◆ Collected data

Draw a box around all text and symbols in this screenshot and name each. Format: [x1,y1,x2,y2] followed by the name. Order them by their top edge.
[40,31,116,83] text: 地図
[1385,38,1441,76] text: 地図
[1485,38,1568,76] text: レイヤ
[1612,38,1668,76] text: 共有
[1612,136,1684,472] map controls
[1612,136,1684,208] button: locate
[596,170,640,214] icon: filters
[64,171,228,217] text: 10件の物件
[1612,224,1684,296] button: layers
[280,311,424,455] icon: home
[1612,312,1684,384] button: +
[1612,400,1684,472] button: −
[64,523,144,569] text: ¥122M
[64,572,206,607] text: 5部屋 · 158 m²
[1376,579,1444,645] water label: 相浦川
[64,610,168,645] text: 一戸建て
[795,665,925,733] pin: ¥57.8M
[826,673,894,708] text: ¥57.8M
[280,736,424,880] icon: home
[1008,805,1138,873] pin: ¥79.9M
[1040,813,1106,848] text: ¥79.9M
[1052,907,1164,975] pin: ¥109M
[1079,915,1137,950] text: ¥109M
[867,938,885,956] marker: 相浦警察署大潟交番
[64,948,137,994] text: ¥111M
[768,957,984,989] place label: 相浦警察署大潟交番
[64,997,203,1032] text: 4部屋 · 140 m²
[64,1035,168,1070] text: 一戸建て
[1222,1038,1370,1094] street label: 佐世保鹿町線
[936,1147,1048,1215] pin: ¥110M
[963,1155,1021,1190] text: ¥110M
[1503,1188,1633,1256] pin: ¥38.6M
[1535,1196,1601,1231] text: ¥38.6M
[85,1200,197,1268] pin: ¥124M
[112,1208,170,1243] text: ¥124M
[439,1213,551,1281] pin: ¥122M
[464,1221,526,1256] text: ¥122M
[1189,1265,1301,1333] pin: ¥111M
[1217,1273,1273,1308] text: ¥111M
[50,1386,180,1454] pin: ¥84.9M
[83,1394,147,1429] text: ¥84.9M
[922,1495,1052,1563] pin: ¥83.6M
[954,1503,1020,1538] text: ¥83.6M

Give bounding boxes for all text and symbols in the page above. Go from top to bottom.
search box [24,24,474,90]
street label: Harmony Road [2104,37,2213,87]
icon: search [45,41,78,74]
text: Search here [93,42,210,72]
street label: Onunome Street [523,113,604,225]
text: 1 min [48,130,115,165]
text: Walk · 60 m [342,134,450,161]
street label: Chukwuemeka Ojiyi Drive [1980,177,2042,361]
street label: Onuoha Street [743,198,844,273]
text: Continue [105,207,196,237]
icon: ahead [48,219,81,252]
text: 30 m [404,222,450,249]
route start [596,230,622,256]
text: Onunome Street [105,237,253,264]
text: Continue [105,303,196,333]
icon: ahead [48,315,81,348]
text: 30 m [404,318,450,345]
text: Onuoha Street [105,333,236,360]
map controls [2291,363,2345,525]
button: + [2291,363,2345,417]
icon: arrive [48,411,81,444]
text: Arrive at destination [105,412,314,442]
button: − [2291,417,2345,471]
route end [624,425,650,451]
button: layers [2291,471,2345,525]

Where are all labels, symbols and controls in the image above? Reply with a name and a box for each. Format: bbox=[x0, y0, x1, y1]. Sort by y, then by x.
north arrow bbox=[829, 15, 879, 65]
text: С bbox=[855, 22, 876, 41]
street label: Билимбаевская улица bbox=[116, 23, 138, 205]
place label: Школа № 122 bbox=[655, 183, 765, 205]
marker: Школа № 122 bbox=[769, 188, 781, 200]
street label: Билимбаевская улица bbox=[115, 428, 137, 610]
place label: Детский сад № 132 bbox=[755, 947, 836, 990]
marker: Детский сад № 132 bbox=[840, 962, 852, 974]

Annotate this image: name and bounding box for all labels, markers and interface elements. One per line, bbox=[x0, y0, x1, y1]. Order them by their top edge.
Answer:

◆ Assignment
Please repeat every entry, exactly as it was written.

◆ Answer to this task
Draw a box around all text and symbols in this screenshot and name each. Format: [x1,y1,x2,y2] followed by the name. Order them by their top edge.
[40,31,116,83] text: 地図
[1385,38,1441,76] text: 地図
[1485,38,1568,76] text: レイヤ
[1612,38,1668,76] text: 共有
[1612,136,1684,472] map controls
[1612,136,1684,208] button: locate
[596,170,640,214] icon: filters
[64,171,228,217] text: 10件の物件
[1612,224,1684,296] button: layers
[280,311,424,455] icon: home
[1612,312,1684,384] button: +
[1612,400,1684,472] button: −
[64,523,144,569] text: ¥122M
[64,572,206,607] text: 5部屋 · 158 m²
[1376,579,1444,645] water label: 相浦川
[64,610,168,645] text: 一戸建て
[795,665,925,733] pin: ¥57.8M
[826,673,894,708] text: ¥57.8M
[280,736,424,880] icon: home
[1008,805,1138,873] pin: ¥79.9M
[1040,813,1106,848] text: ¥79.9M
[1052,907,1164,975] pin: ¥109M
[1079,915,1137,950] text: ¥109M
[867,938,885,956] marker: 相浦警察署大潟交番
[64,948,137,994] text: ¥111M
[768,957,984,989] place label: 相浦警察署大潟交番
[64,997,203,1032] text: 4部屋 · 140 m²
[64,1035,168,1070] text: 一戸建て
[1222,1038,1370,1094] street label: 佐世保鹿町線
[936,1147,1048,1215] pin: ¥110M
[963,1155,1021,1190] text: ¥110M
[1503,1188,1633,1256] pin: ¥38.6M
[1535,1196,1601,1231] text: ¥38.6M
[85,1200,197,1268] pin: ¥124M
[112,1208,170,1243] text: ¥124M
[439,1213,551,1281] pin: ¥122M
[464,1221,526,1256] text: ¥122M
[1189,1265,1301,1333] pin: ¥111M
[1217,1273,1273,1308] text: ¥111M
[50,1386,180,1454] pin: ¥84.9M
[83,1394,147,1429] text: ¥84.9M
[922,1495,1052,1563] pin: ¥83.6M
[954,1503,1020,1538] text: ¥83.6M

Give bounding boxes for all text and symbols in the page above. Go from top to bottom.
search box [24,24,474,90]
street label: Harmony Road [2104,37,2213,87]
icon: search [45,41,78,74]
text: Search here [93,42,210,72]
street label: Onunome Street [523,113,604,225]
text: 1 min [48,130,115,165]
text: Walk · 60 m [342,134,450,161]
street label: Chukwuemeka Ojiyi Drive [1980,177,2042,361]
street label: Onuoha Street [743,198,844,273]
text: Continue [105,207,196,237]
icon: ahead [48,219,81,252]
text: 30 m [404,222,450,249]
route start [596,230,622,256]
text: Onunome Street [105,237,253,264]
text: Continue [105,303,196,333]
icon: ahead [48,315,81,348]
text: 30 m [404,318,450,345]
text: Onuoha Street [105,333,236,360]
map controls [2291,363,2345,525]
button: + [2291,363,2345,417]
icon: arrive [48,411,81,444]
text: Arrive at destination [105,412,314,442]
button: − [2291,417,2345,471]
route end [624,425,650,451]
button: layers [2291,471,2345,525]

Where are all labels, symbols and controls in the image above? Reply with a name and a box for each. Format: bbox=[x0, y0, x1, y1]. Sort by y, then by x.
north arrow bbox=[829, 15, 879, 65]
text: С bbox=[855, 22, 876, 41]
street label: Билимбаевская улица bbox=[116, 23, 138, 205]
place label: Школа № 122 bbox=[655, 183, 765, 205]
marker: Школа № 122 bbox=[769, 188, 781, 200]
street label: Билимбаевская улица bbox=[115, 428, 137, 610]
place label: Детский сад № 132 bbox=[755, 947, 836, 990]
marker: Детский сад № 132 bbox=[840, 962, 852, 974]

Annotate this image: name and bounding box for all labels, markers and interface elements. One per line, bbox=[x0, y0, x1, y1]. Order them by their top edge.
Answer:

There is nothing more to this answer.